7. Edge cases: stop, disconnect, error, concurrency

  • Stop. Clicking Stop sends POST …/stop, which fires the conversation's abort_token. The backend breaks its LLM loop and closes the upstream connection cleanly — no task cancellation needed.
  • Disconnect. If the user closes the tab without clicking Stop, a background watcher polling request.is_disconnected() trips the same abort_token as a backstop.
  • Partial persistence. Whether the turn finishes, aborts, or errors, _consume_pipeline's finally runs exactly once — persisting whatever prose streamed so far, so an interrupted turn is never lost.
  • Errors arrive as a single error event whose data is a human-readable string; the frontend toasts it. There is exactly one error channel — no separate mid-stream HTTP status.
  • Concurrency. A per-conversation lock (_conversation_stream_locks) allows only one active stream per conversation. A second concurrent /send gets an immediate error ("Another generation is already running") rather than racing.

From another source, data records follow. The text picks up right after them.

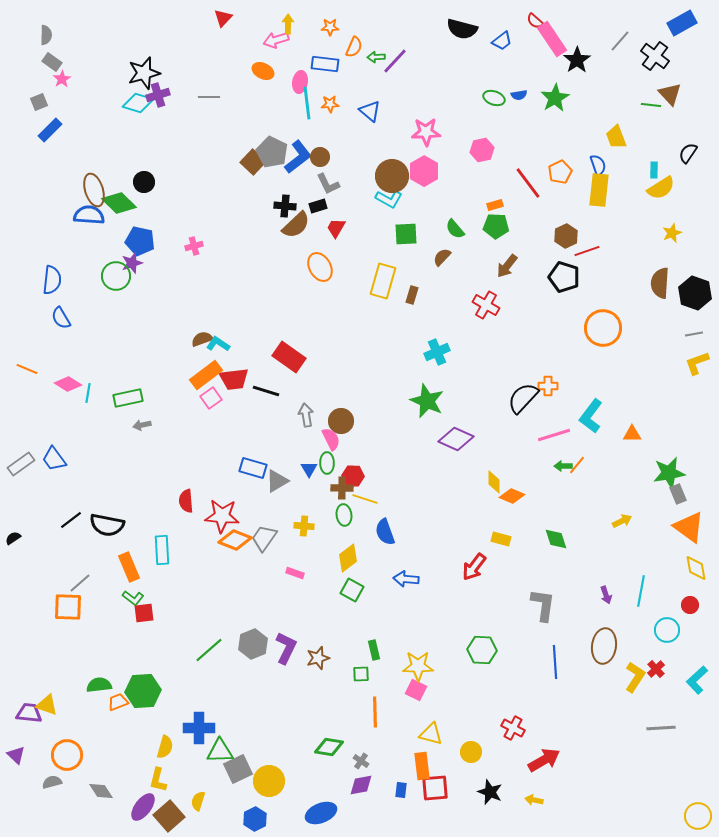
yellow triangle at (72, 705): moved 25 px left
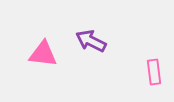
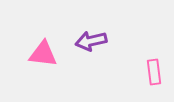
purple arrow: rotated 40 degrees counterclockwise
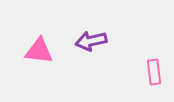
pink triangle: moved 4 px left, 3 px up
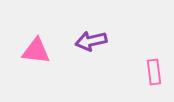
pink triangle: moved 3 px left
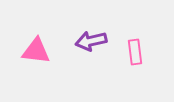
pink rectangle: moved 19 px left, 20 px up
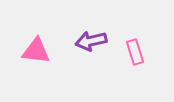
pink rectangle: rotated 10 degrees counterclockwise
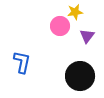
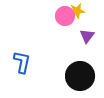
yellow star: moved 2 px right, 1 px up
pink circle: moved 5 px right, 10 px up
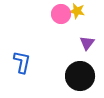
yellow star: rotated 21 degrees clockwise
pink circle: moved 4 px left, 2 px up
purple triangle: moved 7 px down
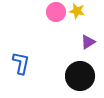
pink circle: moved 5 px left, 2 px up
purple triangle: moved 1 px right, 1 px up; rotated 21 degrees clockwise
blue L-shape: moved 1 px left, 1 px down
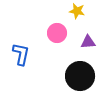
pink circle: moved 1 px right, 21 px down
purple triangle: rotated 28 degrees clockwise
blue L-shape: moved 9 px up
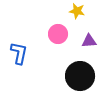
pink circle: moved 1 px right, 1 px down
purple triangle: moved 1 px right, 1 px up
blue L-shape: moved 2 px left, 1 px up
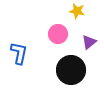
purple triangle: moved 1 px down; rotated 35 degrees counterclockwise
black circle: moved 9 px left, 6 px up
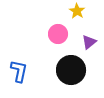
yellow star: rotated 21 degrees clockwise
blue L-shape: moved 18 px down
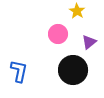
black circle: moved 2 px right
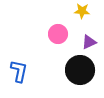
yellow star: moved 5 px right; rotated 28 degrees counterclockwise
purple triangle: rotated 14 degrees clockwise
black circle: moved 7 px right
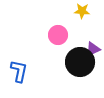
pink circle: moved 1 px down
purple triangle: moved 4 px right, 7 px down
black circle: moved 8 px up
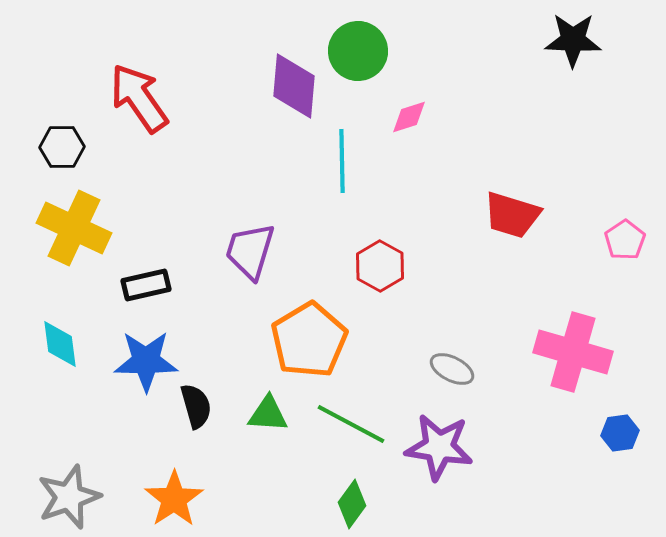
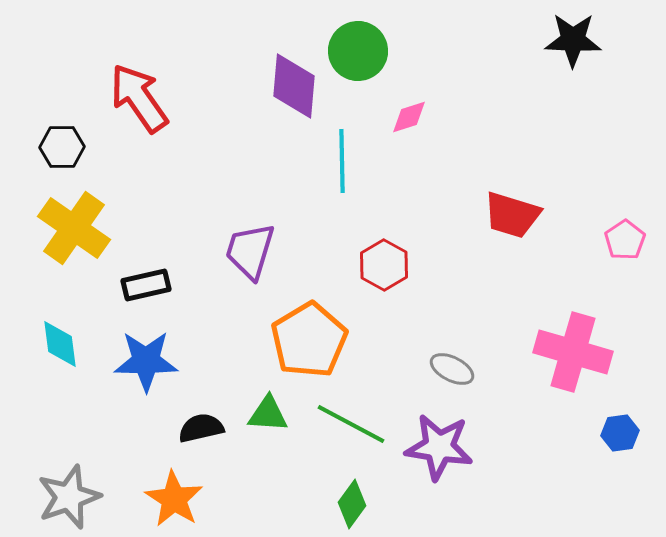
yellow cross: rotated 10 degrees clockwise
red hexagon: moved 4 px right, 1 px up
black semicircle: moved 5 px right, 22 px down; rotated 87 degrees counterclockwise
orange star: rotated 6 degrees counterclockwise
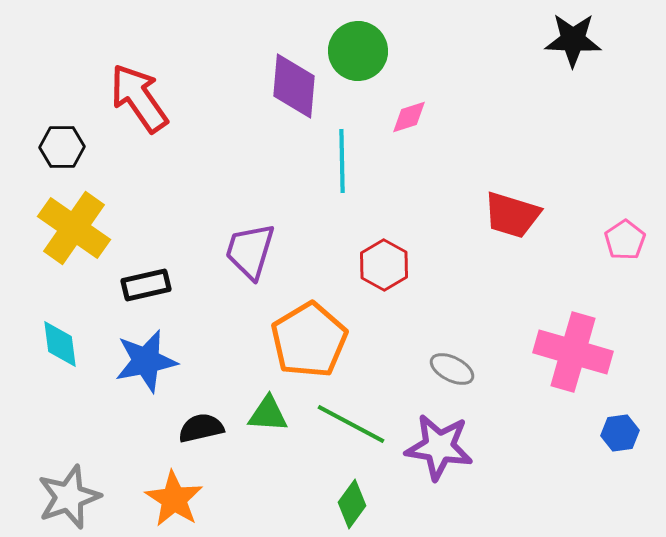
blue star: rotated 12 degrees counterclockwise
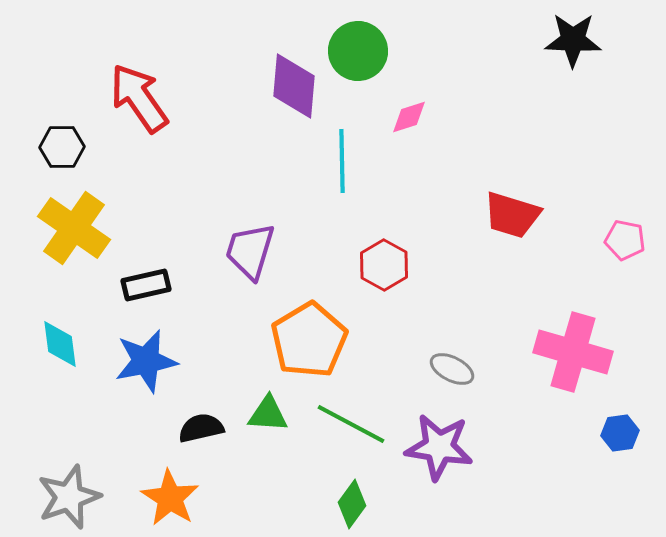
pink pentagon: rotated 27 degrees counterclockwise
orange star: moved 4 px left, 1 px up
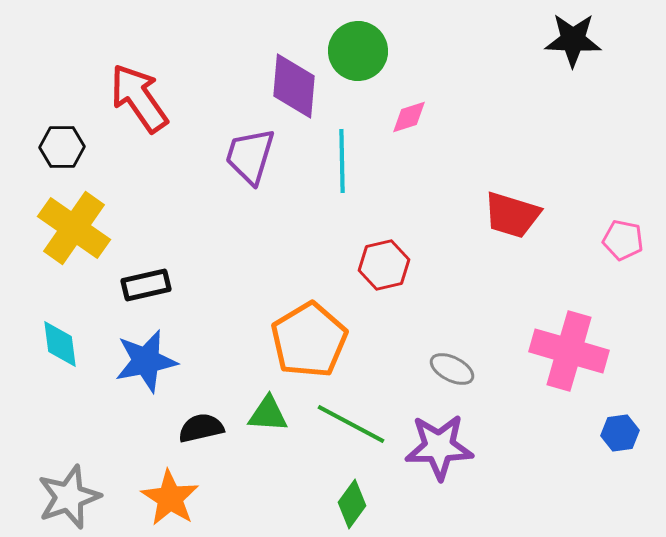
pink pentagon: moved 2 px left
purple trapezoid: moved 95 px up
red hexagon: rotated 18 degrees clockwise
pink cross: moved 4 px left, 1 px up
purple star: rotated 10 degrees counterclockwise
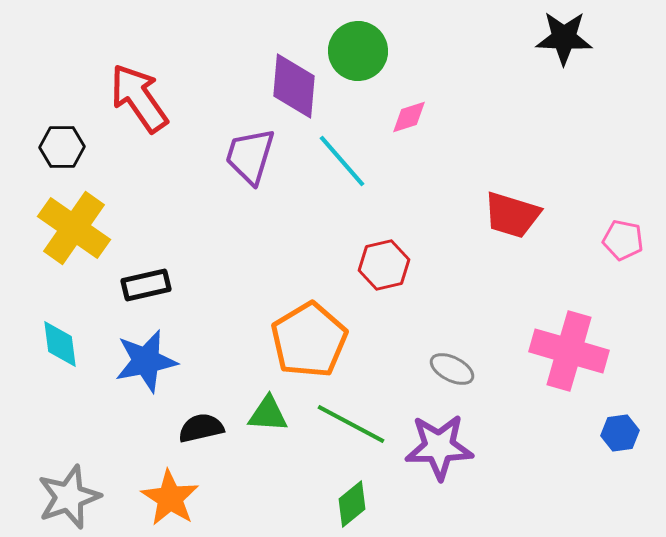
black star: moved 9 px left, 2 px up
cyan line: rotated 40 degrees counterclockwise
green diamond: rotated 15 degrees clockwise
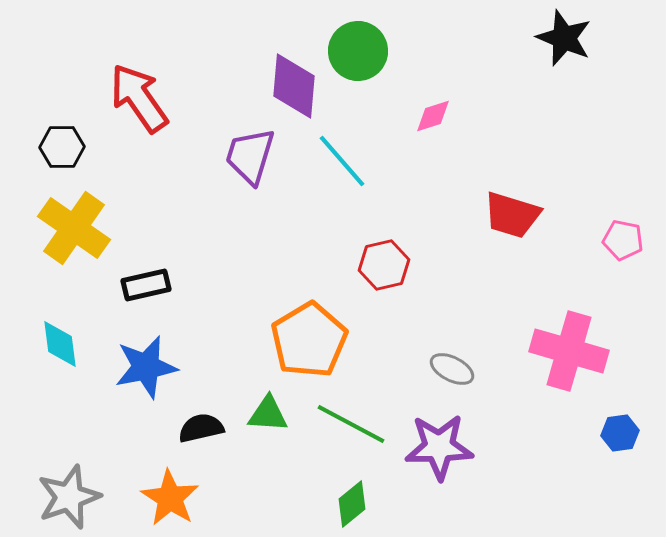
black star: rotated 20 degrees clockwise
pink diamond: moved 24 px right, 1 px up
blue star: moved 6 px down
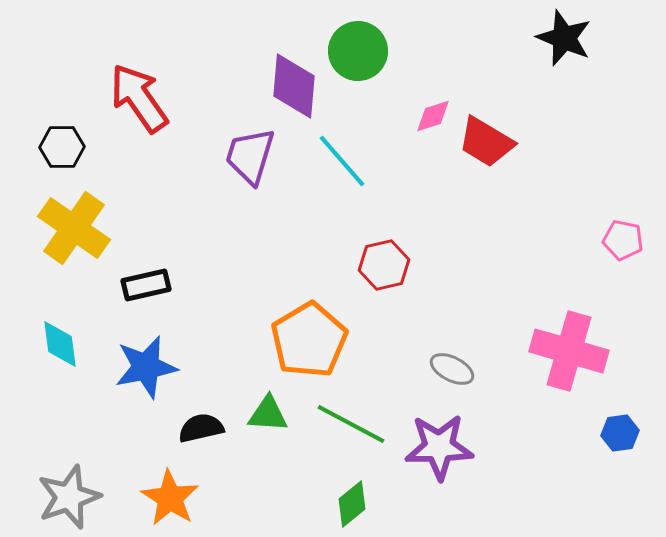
red trapezoid: moved 26 px left, 73 px up; rotated 14 degrees clockwise
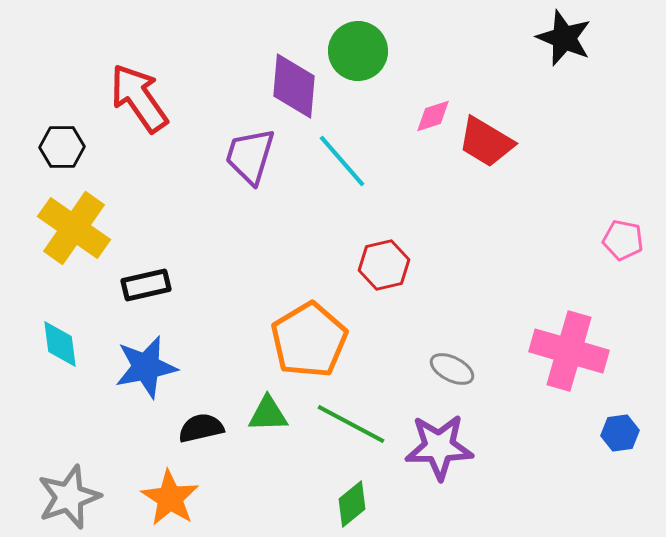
green triangle: rotated 6 degrees counterclockwise
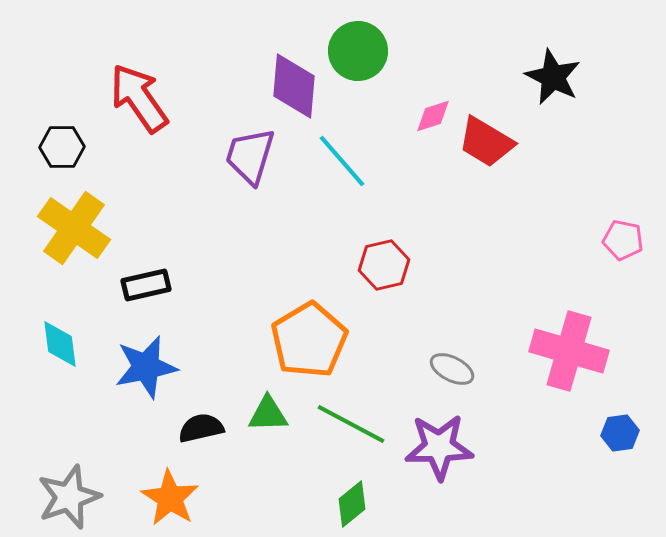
black star: moved 11 px left, 39 px down; rotated 4 degrees clockwise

8. Every generating route reuses this one stream

handle_turn is the entry point for /send and /continue, but regenerate, fork-edit, super-regenerate, and magic-rewrite all stream through the same _sse_stream wrapper and emit the same event vocabulary. That's why the frontend dispatcher is written once: learn the events here and you've learned every chat route.

The whole contract, in one sentence: one POST opens an SSE stream; the backend pushes control (user_message_created, done, error), meta (director_*, writer_done, writer_rewrite, editor_done, feedback, reasoning, workflow events), and token events; the frontend routes each by name in one switch; underscore-prefixed events stay server-side.